Using the “Heart of the Work” is something everyone should consider before relying on the fair use defense
Plaintiff Los Angeles News Service (LANS) licensed its news stories, photographs, audiovisual works, and other services to other news media outlets. While covering the 1992 Los Angeles riots, LANS filmed several segments of nighttime rioting, including the iconic segment titled Beating of Reginald Denny. Although LANS refused to grant defendant Channel 9 television station a license, the station broadcast the footage a number of times on commercially sponsored news programs.
Plaintiff sued the defendant for using an excerpt of its copyrighted videotape of the Reginald Denny beating during the 1992 Los Angeles riot.
The TRIAL court, weighing the statutory factors of 17 U.S.C.S. § 107, found that summary judgment for the defendant under a “fair use” defense was proper. On appeal, the APPEAL COURT held that summary judgment was improper: defendant’s use of plaintiff’s copyrighted tape was arguably in the public interest, as a percipient recording of a newsworthy event, defendant’s use was commercial and came in the wake of plaintiff’s refusal to issue a license.
Although the defendant used the tape because it recorded news of considerable significance from the best perspective of any witness, there was no evidence that alternatives were not available.
There was no dispute that the defendant used the “heart” of the tape. Under such circumstances, the court could not say that “fair use” was the only reasonable conclusion a trier of fact could reach. Summary judgment was thus improper.
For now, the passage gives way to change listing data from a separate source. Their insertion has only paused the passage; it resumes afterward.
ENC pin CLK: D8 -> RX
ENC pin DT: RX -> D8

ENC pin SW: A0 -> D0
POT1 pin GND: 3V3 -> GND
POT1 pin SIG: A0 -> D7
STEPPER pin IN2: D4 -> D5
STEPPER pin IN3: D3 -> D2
Fair use is a mixed question of law and fact.’ If there are no genuine issues of material fact, or if, even after resolving all issues in favor of the opposing party, a reasonable trier of fact can reach only one conclusion, a court may conclude as a matter of law whether the challenged use qualifies as a fair use of the copyrighted work.” Hustler Magazine, Inc. v. Moral Majority, Inc., 796 F.2d 1148, 1150 (9th Cir.1986) (quoting Harper & Row Publishers, Inc. v. Nation Enterprises, 471 U.S. 539, 559, 105 S.Ct. 2218, 2230, 85 L.Ed.2d 588 (1985); other citations omitted).
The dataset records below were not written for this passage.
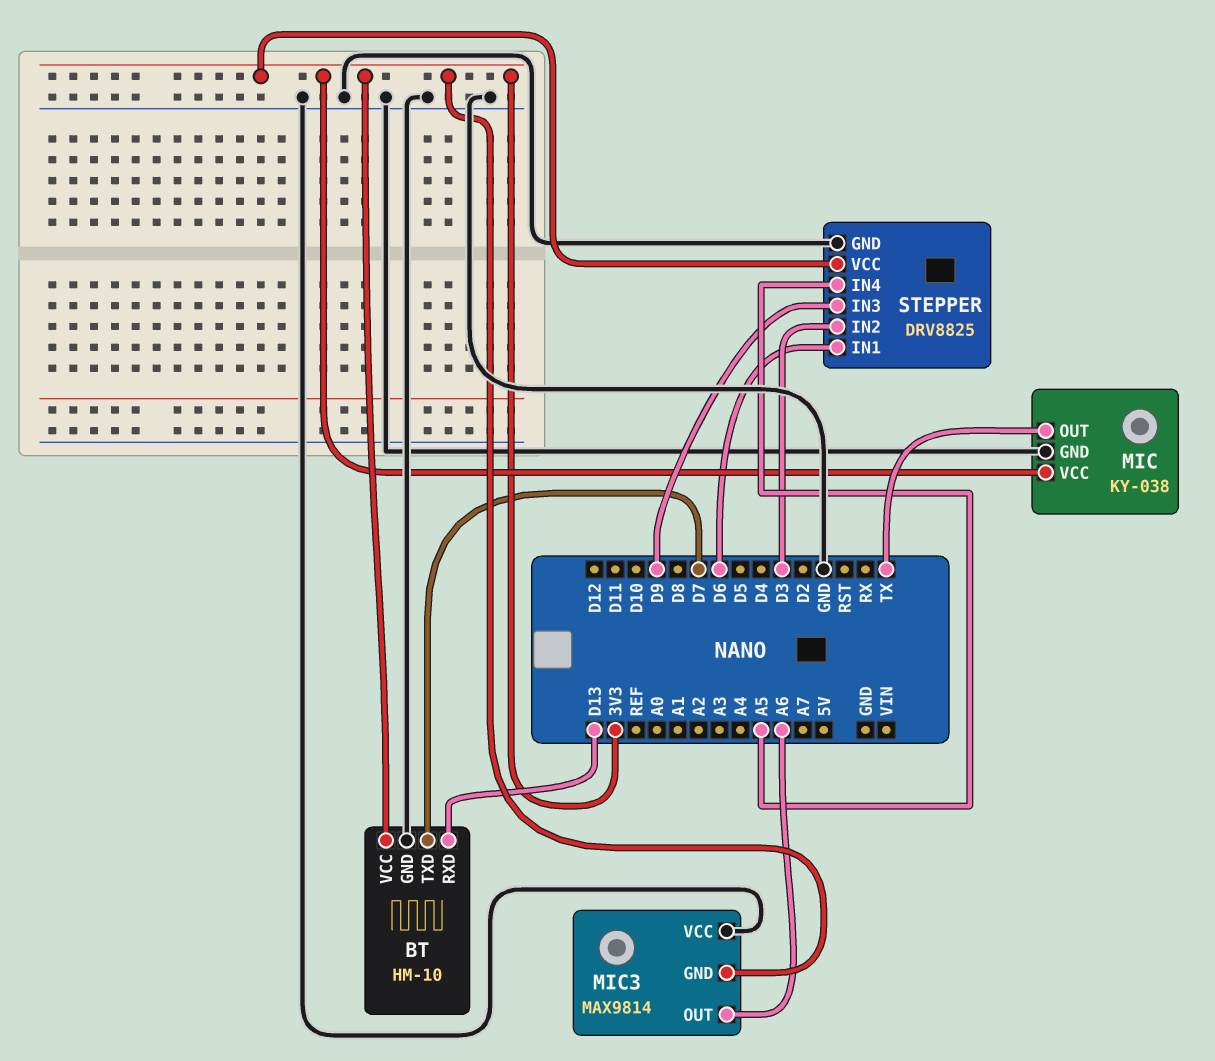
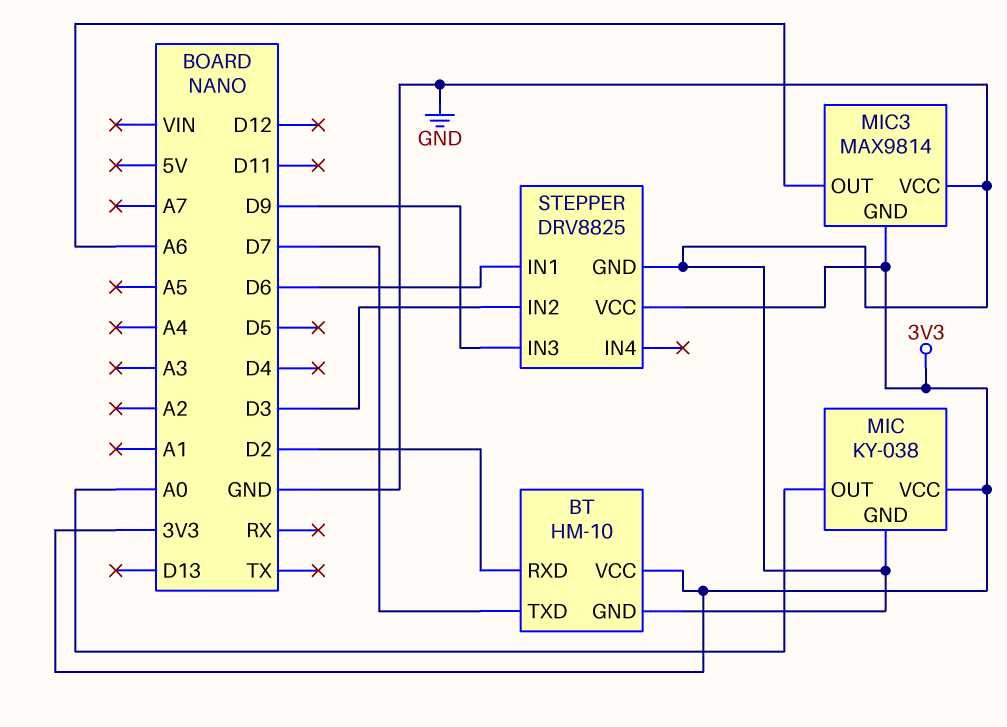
BT pin RXD: D13 -> D2
MIC pin OUT: TX -> A0
STEPPER pin IN4: A5 -> none

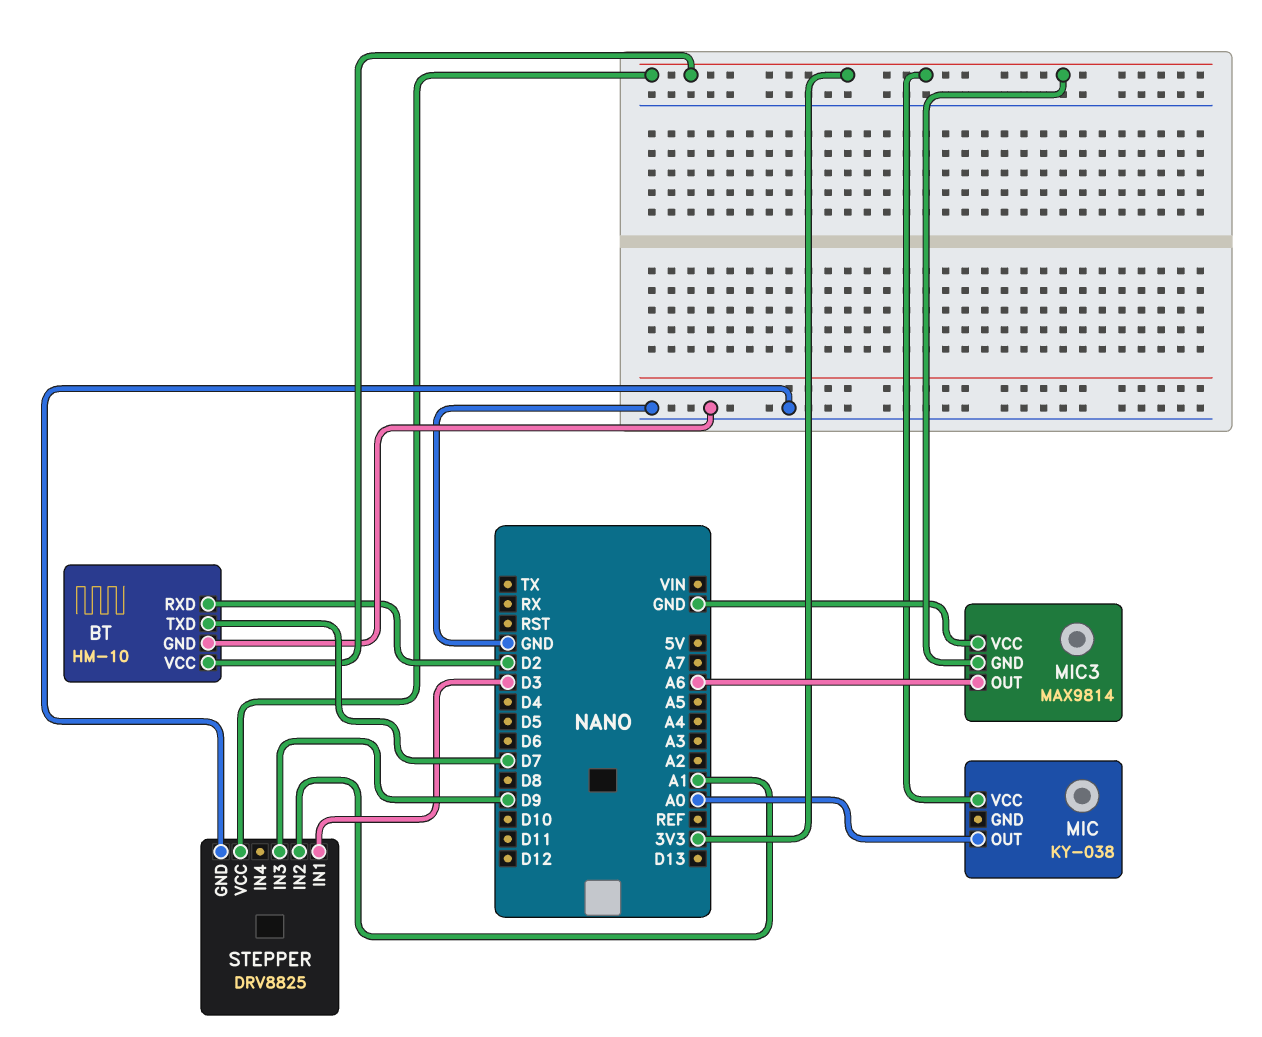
MIC pin GND: GND -> none
STEPPER pin IN1: D6 -> D3
STEPPER pin IN2: D3 -> A1

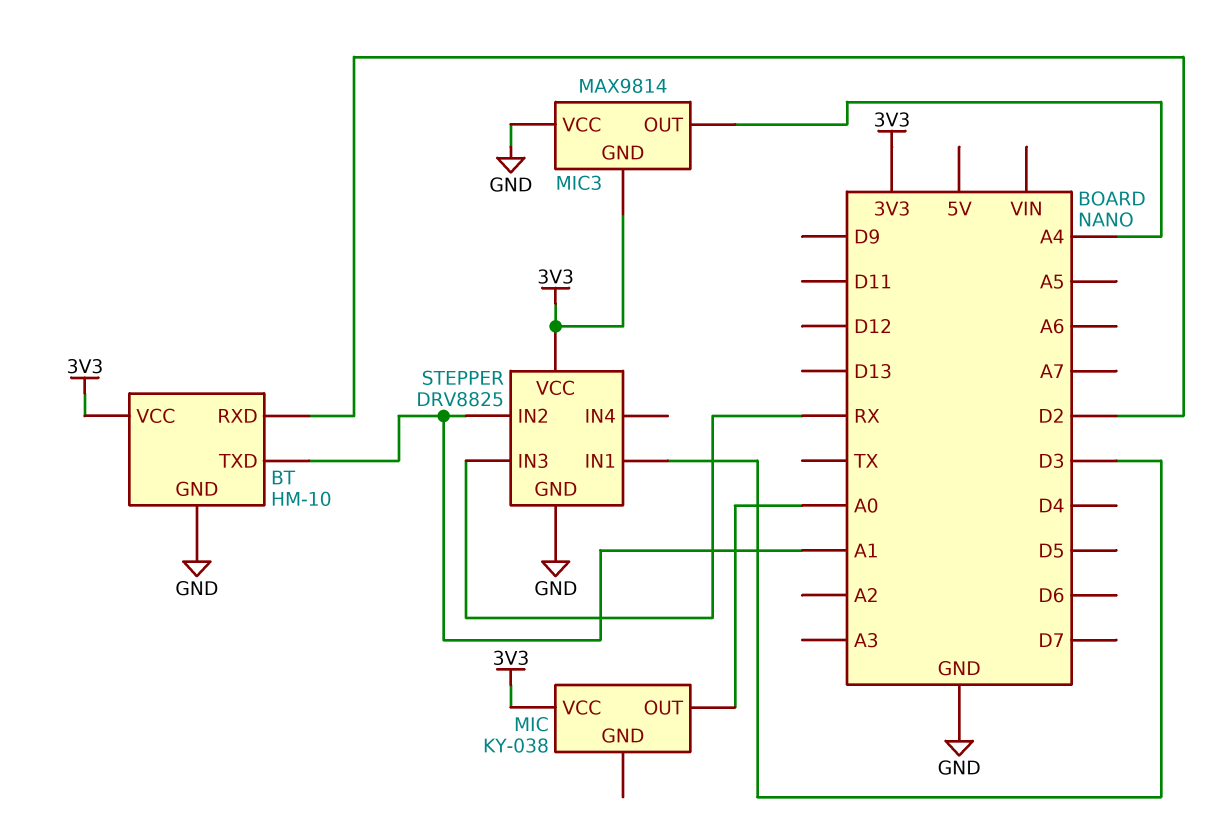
BT pin TXD: D7 -> A1
MIC3 pin OUT: A6 -> A4
STEPPER pin IN3: D9 -> RX

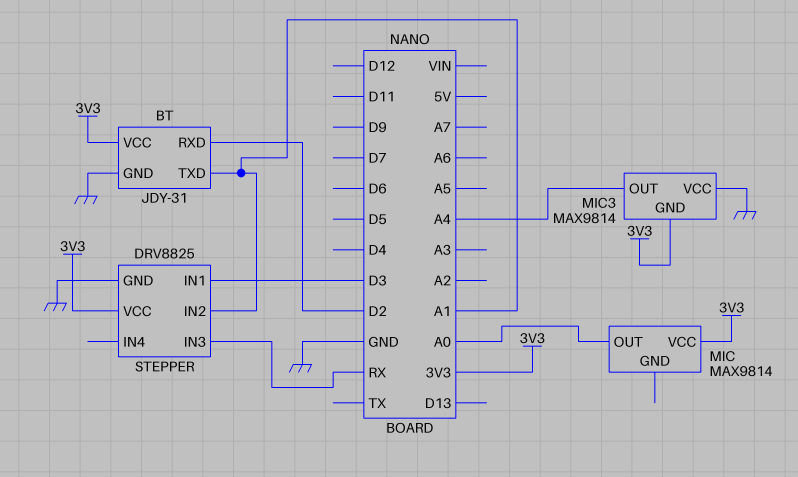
BT: HM-10 -> JDY-31
MIC: KY-038 -> MAX9814

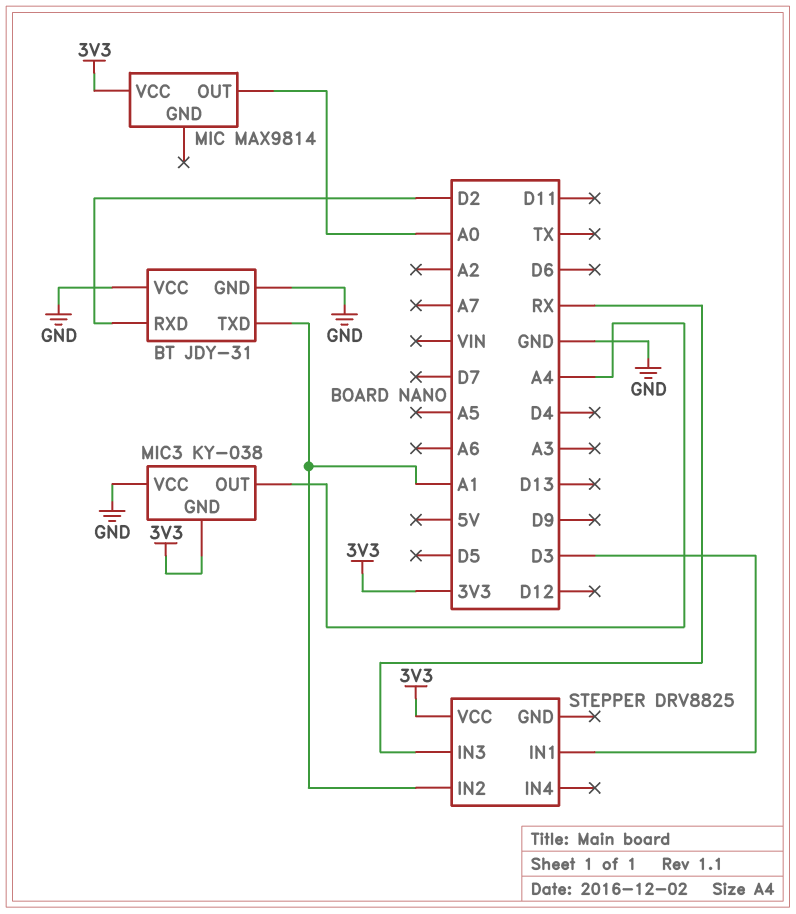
BT pin VCC: 3V3 -> GND
MIC3: MAX9814 -> KY-038
STEPPER pin GND: GND -> none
Amount and substantiality of what was used. While a small amount of the entire Videotape was used, it was all that mattered. As we said of the defendant Audio Video Reporting Services in Los Angeles News Service v. Tullo, which provided a video “news clipping” service by monitoring television news programs, recording them on videotape and selling copies to interested individuals and businesses, “[a]lthough AVRS copied only a small part of the raw footage shot by LANS, it was the most valuable part of that footage. In preparing a newscast, a television station selects the most effective and illustrative shots from the raw footage available. Thus the news programs AVRS copied included what LANS’s customers thought was the best of the LANS footage — its `heart.'” Id. at 798. Here, as there, this factor weighs against KCAL, for “the fact that a substantial portion of the infringing work was copied verbatim is evidence of the qualitative value of the copied material, both to the originator and to the plagiarist who seeks to profit from marketing someone else’s copyrighted expression.” Harper & Row, 471 U.S. at 565, 105 S.Ct. at 2233.
AS YOU CAN SEE, MAKING THE CALL ON FAIR USE IS NEVER AN EASY ONE. BEFORE USING COPYRIGHTED WORKS WITHOUT A LICENSE, ASK “AM I USING THE HEART OF THE WORK?” IF SO, IT MIGHT BE BETTER TO REFRAIN FROM COPYING, EVEN IF FOR “NEWSWORTHY PURPOSES.”